### Work request
Copies of all lines that contain "text" are needed; take them from the data below.

### Data supplied
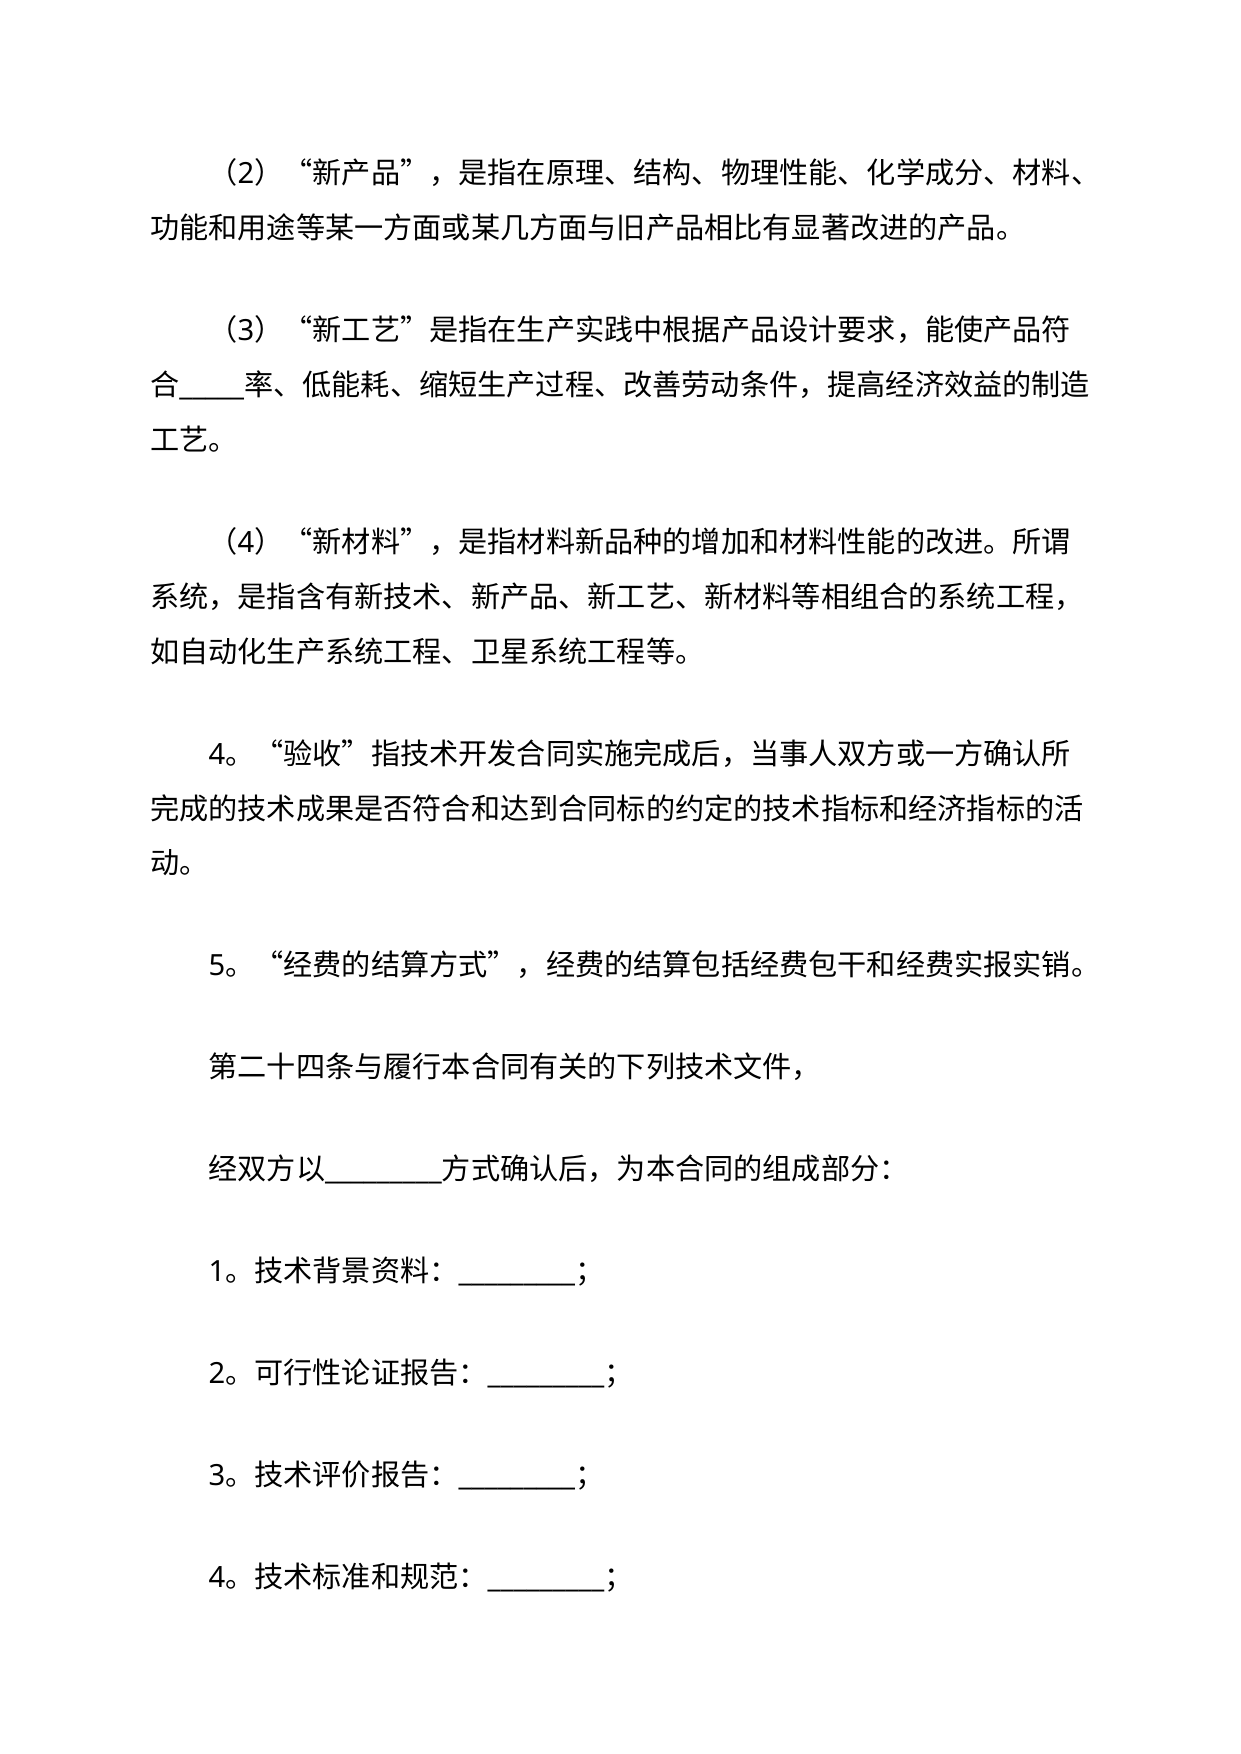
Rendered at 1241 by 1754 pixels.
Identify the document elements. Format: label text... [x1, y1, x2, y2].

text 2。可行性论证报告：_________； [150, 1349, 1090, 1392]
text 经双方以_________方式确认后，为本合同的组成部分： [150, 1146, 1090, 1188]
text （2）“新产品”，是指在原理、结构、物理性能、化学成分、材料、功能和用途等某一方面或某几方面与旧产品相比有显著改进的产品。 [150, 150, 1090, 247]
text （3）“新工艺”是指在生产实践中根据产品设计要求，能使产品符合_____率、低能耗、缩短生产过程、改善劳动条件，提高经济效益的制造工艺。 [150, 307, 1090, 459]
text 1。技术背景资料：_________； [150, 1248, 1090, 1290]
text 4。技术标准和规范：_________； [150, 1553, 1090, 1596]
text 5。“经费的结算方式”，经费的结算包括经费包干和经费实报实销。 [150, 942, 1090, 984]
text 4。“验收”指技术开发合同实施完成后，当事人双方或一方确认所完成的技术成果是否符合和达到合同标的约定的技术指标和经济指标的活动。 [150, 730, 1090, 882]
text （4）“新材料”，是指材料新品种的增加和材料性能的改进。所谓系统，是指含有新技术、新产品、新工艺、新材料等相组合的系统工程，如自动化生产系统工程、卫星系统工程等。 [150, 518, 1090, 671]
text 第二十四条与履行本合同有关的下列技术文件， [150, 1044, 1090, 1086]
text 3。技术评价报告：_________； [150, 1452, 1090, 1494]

### Written response
Identify the document elements. Format: label text... [x1, y1, x2, y2].
text 2。可行性论证报告：_________； [150, 1349, 1090, 1392]
text 经双方以_________方式确认后，为本合同的组成部分： [150, 1146, 1090, 1188]
text （2）“新产品”，是指在原理、结构、物理性能、化学成分、材料、功能和用途等某一方面或某几方面与旧产品相比有显著改进的产品。 [150, 150, 1090, 247]
text （3）“新工艺”是指在生产实践中根据产品设计要求，能使产品符合_____率、低能耗、缩短生产过程、改善劳动条件，提高经济效益的制造工艺。 [150, 307, 1090, 459]
text 1。技术背景资料：_________； [150, 1248, 1090, 1290]
text 4。技术标准和规范：_________； [150, 1553, 1090, 1596]
text 5。“经费的结算方式”，经费的结算包括经费包干和经费实报实销。 [150, 942, 1090, 984]
text 4。“验收”指技术开发合同实施完成后，当事人双方或一方确认所完成的技术成果是否符合和达到合同标的约定的技术指标和经济指标的活动。 [150, 730, 1090, 882]
text （4）“新材料”，是指材料新品种的增加和材料性能的改进。所谓系统，是指含有新技术、新产品、新工艺、新材料等相组合的系统工程，如自动化生产系统工程、卫星系统工程等。 [150, 518, 1090, 671]
text 第二十四条与履行本合同有关的下列技术文件， [150, 1044, 1090, 1086]
text 3。技术评价报告：_________； [150, 1452, 1090, 1494]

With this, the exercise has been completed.